Mariano Fortuny Marsal, (Reus, Tarragona, 11 de junio de 1838 – Roma, Italia, 21 de noviembre de 1874). Pintor y grabador.
Nacido en Reus (Tarragona) a las seis de la mañana del día 11 de junio de 1838, en la casa del n.º 36 de la calle del Arrabal de Robuster, fue hijo del carpintero Mariano Fortuny y de Teresa Marsal, siendo bautizado ese mismo día con los nombres de Mariano, José María y Bernardo. Ya durante la enseñanza primaria se hizo evidente su facilidad innata para el dibujo, retratando a sus compañeros de clase y recibiendo con frecuencia las reprimendas de su maestro cuando le sorprendía dibujando en lugar de escribir. En 1847, recién cumplidos los nueve años, abandonó la escuela y se matriculó en una academia de dibujo que acababa de ser inaugurada en Reus. Poco después, Domingo Soberano, pintor aficionado, le tomó bajo su protección y sería el encargado de enseñarle los principios fundamentales del arte de los pinceles. Prueba del aprovechamiento del discípulo es el hecho de que, antes de cumplir los doce años, se ganaba ya algún dinero pintando ex-votos, la mayoría de los cuales representaban a Nuestra Señora de la Misericordia, de Reus. Es, asimismo, indicativo del rigor y bien hacer que supo inculcarle su maestro, la existencia de una pareja de cuadros al óleo, fechados en 1851, de uno de los cuales, con la representación de una Batalla medieval, se conoce un boceto a la aguada y una repetición con algunas variantes. Esta forma de trabajar sistemática y a conciencia sería una de las constantes del artista durante toda su vida.
Sus padres murieron en un corto intervalo de tiempo que abarca los años de 1849 y 1850, quedando el pequeño Mariano bajo la tutela de su abuelo, carpintero también y hombre ingenioso de notable habilidad manual. Éste, viendo que su nieto necesitaba horizontes más amplios, decidió trasladarse con él a Barcelona, realizando ambos el trayecto a pie, a mediados de septiembre de 1852. Llegados a la Ciudad Condal, el joven aprendiz consiguió, gracias a la mediación del escultor Domènec Talarn, una pequeña ayuda procedente de un fondo testamentario destinado a obras de beneficencia y administrado por dos sacerdotes. Durante cinco años, a partir de 1853, recibiría 160 reales mensuales, gracias a los cuales pudo asistir a las clases de la Academia de Bellas Artes de San Jorge de Barcelona.
Matriculado el 3 de octubre de 1853, cursó allí sus estudios hasta finales de 1856, teniendo como profesores a Claudio Lorenzale, Pau Milà i Fontanals o Lluís Rigalt, quienes le introdujeron en la estética nazarena, imperante en aquellos tiempos en la escuela catalana. De sus trabajos académicos de este período se conservan, entre otras, una composición representado a San Pablo predicando en el Areópago de Atenas, correspondiente al concurso de 1855, y otra dedicada al episodio de Carlos de Anjou contemplando, desde la playa de Nápoles, el incendio de su flota a manos de Roger de Lauria, presentada un año después.
+---+
■ El ejercicio
¿Cómo sigue la biografía del pintor Mariano Fortuny? Redacta su continuación a partir de la última oración del pasaje. El material que viene a continuación no hace falta.

■ Extracto de datos
+---+
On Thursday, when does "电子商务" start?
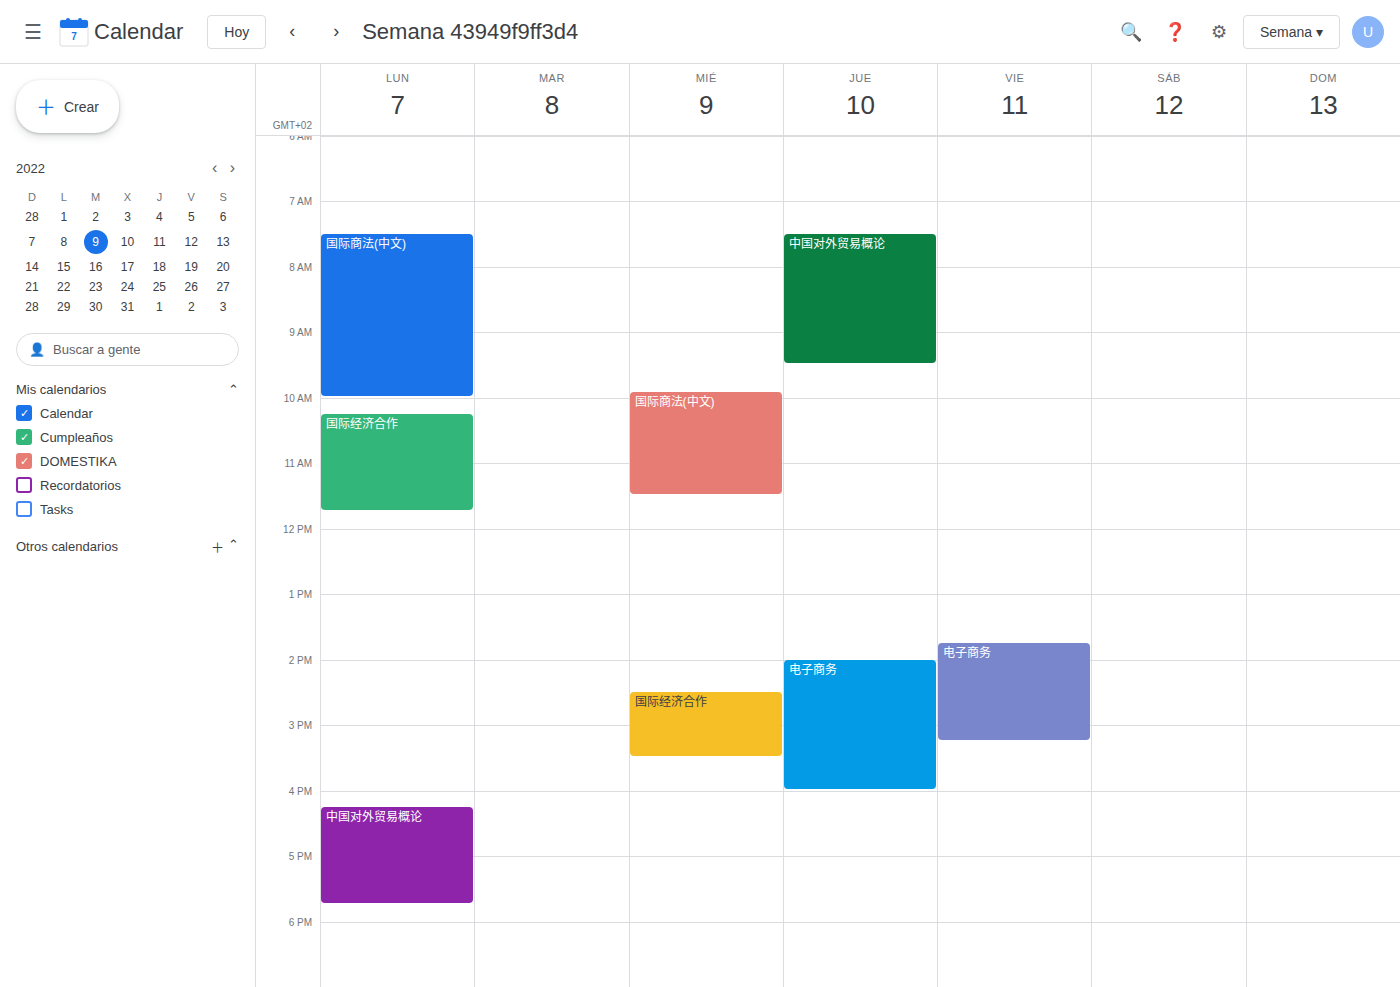
2:00 PM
+---+
■ Resultado final
Para complementar su menguada pensión, que apenas le alcanzaba para vivir, Fortuny entró a trabajar como aprendiz en el taller del citado Claudio Lorenzale y se dedicó a dar clases de dibujo a los hijos de varias familias acomodadas, como los Esteve Nadal o los Proubasta. Además aceptaba todos aquellos encargos que se le ofrecían, como, por ejemplo, iluminar fotografías, realizar dibujos para arquitectos y joyeros, preparar las ilustraciones para libros (Galería Seráfica o Vida de San Francisco de Asís, Barcelona, 1857; El mendigo hipócrita de Alejandro Dumas hijo, Barcelona, 1857; un libro de devoción o un Quijote que no se llegó a publicar) o pintar retratos y composiciones diversas, sin arredrarse por el tamaño de las mismas, como lo demuestra la gran tela que ejecutó al temple a fines de 1854, con la representación del Padre Eterno en la gloria, rodeado de numerosos ángeles, destinada a cubrir el Altar Mayor de la Iglesia de San Agustín de Barcelona, con motivo de las fiestas de la Inmaculada Concepción. Y entre tanta actividad, aún tenía tiempo de irse a “pescar tipos”, es decir, a buscar personajes y escenas populares en el teatro, en los cafés, en los paseos y en las calles, con los que llenaba sus álbumes de notas, a imitación de las series de litografías de Gavarnie que viera en 1855.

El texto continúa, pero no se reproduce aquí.